> [RECORDS FOR THIS EXERCISE]
----

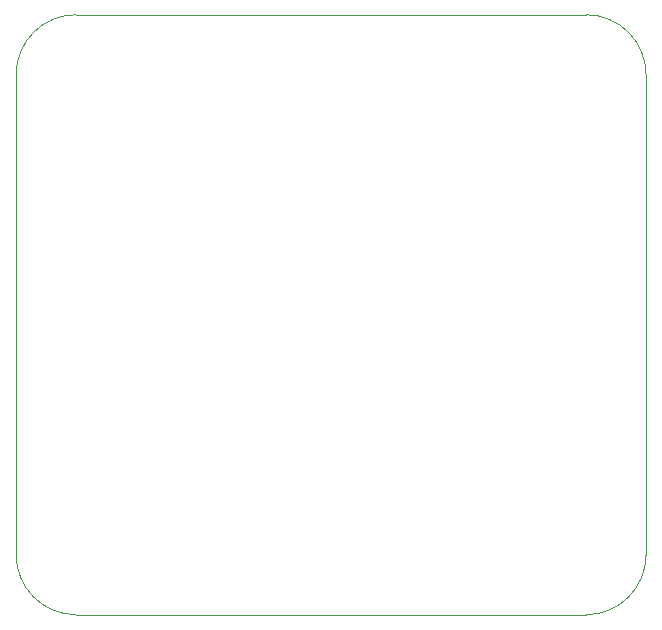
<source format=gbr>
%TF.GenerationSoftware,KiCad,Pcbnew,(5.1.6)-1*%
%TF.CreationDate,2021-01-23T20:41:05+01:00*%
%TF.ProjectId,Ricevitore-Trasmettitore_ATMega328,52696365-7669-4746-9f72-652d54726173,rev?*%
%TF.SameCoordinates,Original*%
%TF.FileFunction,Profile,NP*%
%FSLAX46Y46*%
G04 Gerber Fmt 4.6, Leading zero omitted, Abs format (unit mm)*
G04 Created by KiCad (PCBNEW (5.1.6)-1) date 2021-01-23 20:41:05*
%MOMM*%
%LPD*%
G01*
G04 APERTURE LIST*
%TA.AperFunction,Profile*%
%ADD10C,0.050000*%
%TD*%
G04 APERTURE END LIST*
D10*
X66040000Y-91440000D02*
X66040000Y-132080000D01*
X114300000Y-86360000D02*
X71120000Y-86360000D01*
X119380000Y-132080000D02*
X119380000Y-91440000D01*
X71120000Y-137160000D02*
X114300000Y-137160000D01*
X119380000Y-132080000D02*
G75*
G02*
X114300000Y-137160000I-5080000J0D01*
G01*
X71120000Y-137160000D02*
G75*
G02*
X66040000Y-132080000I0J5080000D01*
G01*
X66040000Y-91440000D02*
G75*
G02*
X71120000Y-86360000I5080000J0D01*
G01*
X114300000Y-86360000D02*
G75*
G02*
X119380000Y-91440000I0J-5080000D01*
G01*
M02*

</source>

----

> [EXERCISE REQUIREMENTS] Give the listing above again exactly, minus any images.

> [RESPONSE TO THE EXERCISE]
<source format=gbr>
%TF.GenerationSoftware,KiCad,Pcbnew,(5.1.6)-1*%
%TF.CreationDate,2021-01-23T20:41:05+01:00*%
%TF.ProjectId,Ricevitore-Trasmettitore_ATMega328,52696365-7669-4746-9f72-652d54726173,rev?*%
%TF.SameCoordinates,Original*%
%TF.FileFunction,Profile,NP*%
%FSLAX46Y46*%
G04 Gerber Fmt 4.6, Leading zero omitted, Abs format (unit mm)*
G04 Created by KiCad (PCBNEW (5.1.6)-1) date 2021-01-23 20:41:05*
%MOMM*%
%LPD*%
G01*
G04 APERTURE LIST*
%TA.AperFunction,Profile*%
%ADD10C,0.050000*%
%TD*%
G04 APERTURE END LIST*
D10*
X66040000Y-91440000D02*
X66040000Y-132080000D01*
X114300000Y-86360000D02*
X71120000Y-86360000D01*
X119380000Y-132080000D02*
X119380000Y-91440000D01*
X71120000Y-137160000D02*
X114300000Y-137160000D01*
X119380000Y-132080000D02*
G75*
G02*
X114300000Y-137160000I-5080000J0D01*
G01*
X71120000Y-137160000D02*
G75*
G02*
X66040000Y-132080000I0J5080000D01*
G01*
X66040000Y-91440000D02*
G75*
G02*
X71120000Y-86360000I5080000J0D01*
G01*
X114300000Y-86360000D02*
G75*
G02*
X119380000Y-91440000I0J-5080000D01*
G01*
M02*

</source>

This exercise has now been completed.